La conférence avait pour but de définir, sur la base d'expériences pratiques
réalisées dans de nombreuses régions du monde, des moyens d'aborder de manière
constructive les tensions qui peuvent apparaître du moins à court terme entre la
paix et la justice. Des conflits entre ces deux objectifs naissent par exemple
lorsque les parties au conflit ne concèdent la paix qu'au prix d'amnisties
générales ou lorsque les efforts de reconstruction ont à souffrir du fait que
les secteurs responsables de la sécurité, de la justice et d'autres aspects du
développement entrent en concurrence pour la répartition des ressources
allouées. Après quatre panels de discussion auxquels ont pris part des
personnalités de haut rang au début de la conférence,
dix ateliers, s'appuyant sur des
études préparatoires, se sont
consacrés aux différentes facettes du problème.
Les
résultats obtenus à Nuremberg ont été présentés le dernier jour de la
conférence par le prince Zeid Ra'ad Zeid Al-Hussein et seront inscrits dans la
"Déclaration de Nuremberg sur la paix et la justice", un projet proposé par les
organisateurs, en plein accord avec les participants à la conférence. Selon
l'ancien ministre finlandais des Affaires étrangères Erkki
Tuomioja, cette
déclaration devrait être élaborée d'ici le milieu de l'année 2008 par un groupe
d'experts dirigé par le président du Costa Rica et prix Nobel de la paix Oscar
Arias, en concertation avec des organisations pertinentes. Elle doit contenir
des principes et des recommandations concrètes d'actions pouvant être mises en
œuvre dans le travail d'institutions et de personnes impliquées dans des
négociations de paix et des processus de paix, de réconciliation et de
reconstruction, ainsi que dans des mesures de justice transitionnelle dans des
situations d'après-conflit.
Nuremberg, lieu de la conférence
La conférence a eu lieu à Nuremberg, une ville dont le nom est indissociablement
lié à la prise de conscience que le maintien de la paix et la réconciliation
dans des situations d'après-conflit sont impensables si des efforts
considérables ne sont pas déployés pour assumer le devoir de mémoire des
génocides, des crimes de guerre et des crimes contre l'humanité.

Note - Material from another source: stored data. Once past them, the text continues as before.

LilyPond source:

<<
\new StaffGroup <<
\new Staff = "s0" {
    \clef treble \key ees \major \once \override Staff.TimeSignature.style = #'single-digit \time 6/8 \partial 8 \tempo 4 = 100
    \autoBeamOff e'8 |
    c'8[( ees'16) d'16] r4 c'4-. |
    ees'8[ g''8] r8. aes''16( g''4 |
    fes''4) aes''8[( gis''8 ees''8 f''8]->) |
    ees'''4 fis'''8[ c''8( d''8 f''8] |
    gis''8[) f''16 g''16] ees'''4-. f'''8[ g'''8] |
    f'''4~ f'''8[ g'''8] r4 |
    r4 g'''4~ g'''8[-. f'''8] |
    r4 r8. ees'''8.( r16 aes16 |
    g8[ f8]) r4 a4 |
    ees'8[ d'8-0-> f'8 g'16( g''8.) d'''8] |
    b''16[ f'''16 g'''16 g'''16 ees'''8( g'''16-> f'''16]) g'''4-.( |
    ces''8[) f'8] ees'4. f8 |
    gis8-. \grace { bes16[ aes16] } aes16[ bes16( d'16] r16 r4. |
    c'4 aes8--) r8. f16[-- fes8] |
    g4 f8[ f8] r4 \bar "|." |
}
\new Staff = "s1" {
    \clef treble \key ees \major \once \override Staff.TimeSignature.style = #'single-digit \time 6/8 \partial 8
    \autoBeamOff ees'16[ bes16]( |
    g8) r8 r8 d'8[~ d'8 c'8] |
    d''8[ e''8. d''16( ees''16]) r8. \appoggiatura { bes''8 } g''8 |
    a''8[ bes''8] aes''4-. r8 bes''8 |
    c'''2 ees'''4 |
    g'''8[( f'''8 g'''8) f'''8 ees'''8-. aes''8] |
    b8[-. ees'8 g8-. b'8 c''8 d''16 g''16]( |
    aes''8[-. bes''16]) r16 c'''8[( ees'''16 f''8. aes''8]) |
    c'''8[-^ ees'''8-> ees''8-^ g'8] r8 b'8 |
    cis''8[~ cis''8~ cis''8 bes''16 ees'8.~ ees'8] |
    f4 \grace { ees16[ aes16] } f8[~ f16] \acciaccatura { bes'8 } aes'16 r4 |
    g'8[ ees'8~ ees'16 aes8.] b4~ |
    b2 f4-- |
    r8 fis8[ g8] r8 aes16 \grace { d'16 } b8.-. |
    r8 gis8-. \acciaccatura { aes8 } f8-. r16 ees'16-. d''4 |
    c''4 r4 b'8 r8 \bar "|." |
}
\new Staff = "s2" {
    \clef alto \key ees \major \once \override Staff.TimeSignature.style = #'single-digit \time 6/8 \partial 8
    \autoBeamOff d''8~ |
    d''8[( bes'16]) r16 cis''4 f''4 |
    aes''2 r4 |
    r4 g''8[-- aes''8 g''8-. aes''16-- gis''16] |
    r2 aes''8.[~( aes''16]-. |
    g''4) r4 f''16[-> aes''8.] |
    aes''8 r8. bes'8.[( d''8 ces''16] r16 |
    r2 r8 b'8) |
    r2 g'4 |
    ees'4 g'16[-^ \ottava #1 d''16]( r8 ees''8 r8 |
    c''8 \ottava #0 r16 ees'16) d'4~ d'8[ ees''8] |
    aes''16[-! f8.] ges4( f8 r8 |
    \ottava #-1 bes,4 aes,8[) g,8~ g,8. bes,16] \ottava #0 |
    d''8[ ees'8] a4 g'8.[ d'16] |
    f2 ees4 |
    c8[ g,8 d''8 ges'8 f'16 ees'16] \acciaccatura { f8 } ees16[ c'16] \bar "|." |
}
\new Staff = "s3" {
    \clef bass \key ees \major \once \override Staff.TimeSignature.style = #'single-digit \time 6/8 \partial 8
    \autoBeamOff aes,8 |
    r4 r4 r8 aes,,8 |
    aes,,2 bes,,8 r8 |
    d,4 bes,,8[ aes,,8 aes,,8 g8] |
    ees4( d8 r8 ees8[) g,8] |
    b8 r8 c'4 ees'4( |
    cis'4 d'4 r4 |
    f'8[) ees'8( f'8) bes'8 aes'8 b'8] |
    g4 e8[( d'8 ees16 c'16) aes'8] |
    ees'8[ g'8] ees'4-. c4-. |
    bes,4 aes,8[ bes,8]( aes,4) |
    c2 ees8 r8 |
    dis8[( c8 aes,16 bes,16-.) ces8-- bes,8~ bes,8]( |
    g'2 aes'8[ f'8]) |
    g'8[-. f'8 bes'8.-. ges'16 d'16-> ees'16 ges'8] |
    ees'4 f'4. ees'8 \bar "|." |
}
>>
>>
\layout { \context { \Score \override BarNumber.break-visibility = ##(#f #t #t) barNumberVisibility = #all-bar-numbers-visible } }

Le Secrétaire d'État allemand chargé des affaires européennes, M. Günter Gloser,
a déclaré que pour la première fois une conférence internationale s'était
penchée sur le sujet complexe et d'une actualité brûlante que sont les conflits
d'intérêts venant s'interposer entre les objectifs de paix et de justice lors de
la résolution de conflits armés. Il a également ajouté que ce fut un immense
plaisir que d'accueillir cette manifestation si importante à Nuremberg.